» **What you will do**
Each record must appear in the answer exactly as it does in the data.

START Extracted data

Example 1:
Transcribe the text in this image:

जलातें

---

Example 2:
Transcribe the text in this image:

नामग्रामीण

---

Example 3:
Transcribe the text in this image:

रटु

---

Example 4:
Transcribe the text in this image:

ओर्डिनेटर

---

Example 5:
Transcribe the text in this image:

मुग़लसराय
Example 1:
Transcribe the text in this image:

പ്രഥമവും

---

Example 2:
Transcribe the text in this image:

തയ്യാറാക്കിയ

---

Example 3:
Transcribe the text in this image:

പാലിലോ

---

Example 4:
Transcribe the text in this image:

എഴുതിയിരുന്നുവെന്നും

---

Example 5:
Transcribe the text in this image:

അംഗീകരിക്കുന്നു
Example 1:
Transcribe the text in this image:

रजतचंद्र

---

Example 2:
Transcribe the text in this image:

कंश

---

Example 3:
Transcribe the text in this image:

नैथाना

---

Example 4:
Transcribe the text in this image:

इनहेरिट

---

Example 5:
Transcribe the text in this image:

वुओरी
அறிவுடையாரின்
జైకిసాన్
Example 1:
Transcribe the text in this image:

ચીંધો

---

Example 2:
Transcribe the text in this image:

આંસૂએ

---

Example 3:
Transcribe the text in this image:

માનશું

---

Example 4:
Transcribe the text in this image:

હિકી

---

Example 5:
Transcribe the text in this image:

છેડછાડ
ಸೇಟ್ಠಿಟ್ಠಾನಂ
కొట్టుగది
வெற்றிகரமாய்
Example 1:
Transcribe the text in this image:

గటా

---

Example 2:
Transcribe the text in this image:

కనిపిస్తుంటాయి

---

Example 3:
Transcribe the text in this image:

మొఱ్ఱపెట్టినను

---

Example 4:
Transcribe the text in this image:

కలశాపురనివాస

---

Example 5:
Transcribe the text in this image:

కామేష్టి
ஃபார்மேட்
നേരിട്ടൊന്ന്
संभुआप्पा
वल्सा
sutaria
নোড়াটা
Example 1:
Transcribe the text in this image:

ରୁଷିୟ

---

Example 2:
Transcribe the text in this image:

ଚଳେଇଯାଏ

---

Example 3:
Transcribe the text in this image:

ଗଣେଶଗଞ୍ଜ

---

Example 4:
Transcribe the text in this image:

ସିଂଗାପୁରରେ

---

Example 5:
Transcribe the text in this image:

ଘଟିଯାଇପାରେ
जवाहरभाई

END Extracted data

» **Answer section**
Example 1:
Transcribe the text in this image:

जलातें

---

Example 2:
Transcribe the text in this image:

नामग्रामीण

---

Example 3:
Transcribe the text in this image:

रटु

---

Example 4:
Transcribe the text in this image:

ओर्डिनेटर

---

Example 5:
Transcribe the text in this image:

मुग़लसराय
Example 1:
Transcribe the text in this image:

പ്രഥമവും

---

Example 2:
Transcribe the text in this image:

തയ്യാറാക്കിയ

---

Example 3:
Transcribe the text in this image:

പാലിലോ

---

Example 4:
Transcribe the text in this image:

എഴുതിയിരുന്നുവെന്നും

---

Example 5:
Transcribe the text in this image:

അംഗീകരിക്കുന്നു
Example 1:
Transcribe the text in this image:

रजतचंद्र

---

Example 2:
Transcribe the text in this image:

कंश

---

Example 3:
Transcribe the text in this image:

नैथाना

---

Example 4:
Transcribe the text in this image:

इनहेरिट

---

Example 5:
Transcribe the text in this image:

वुओरी
அறிவுடையாரின்
జైకిసాన్
Example 1:
Transcribe the text in this image:

ચીંધો

---

Example 2:
Transcribe the text in this image:

આંસૂએ

---

Example 3:
Transcribe the text in this image:

માનશું

---

Example 4:
Transcribe the text in this image:

હિકી

---

Example 5:
Transcribe the text in this image:

છેડછાડ
ಸೇಟ್ಠಿಟ್ಠಾನಂ
కొట్టుగది
வெற்றிகரமாய்
Example 1:
Transcribe the text in this image:

గటా

---

Example 2:
Transcribe the text in this image:

కనిపిస్తుంటాయి

---

Example 3:
Transcribe the text in this image:

మొఱ్ఱపెట్టినను

---

Example 4:
Transcribe the text in this image:

కలశాపురనివాస

---

Example 5:
Transcribe the text in this image:

కామేష్టి
ஃபார்மேட்
നേരിട്ടൊന്ന്
संभुआप्पा
वल्सा
sutaria
নোড়াটা
Example 1:
Transcribe the text in this image:

ରୁଷିୟ

---

Example 2:
Transcribe the text in this image:

ଚଳେଇଯାଏ

---

Example 3:
Transcribe the text in this image:

ଗଣେଶଗଞ୍ଜ

---

Example 4:
Transcribe the text in this image:

ସିଂଗାପୁରରେ

---

Example 5:
Transcribe the text in this image:

ଘଟିଯାଇପାରେ
जवाहरभाई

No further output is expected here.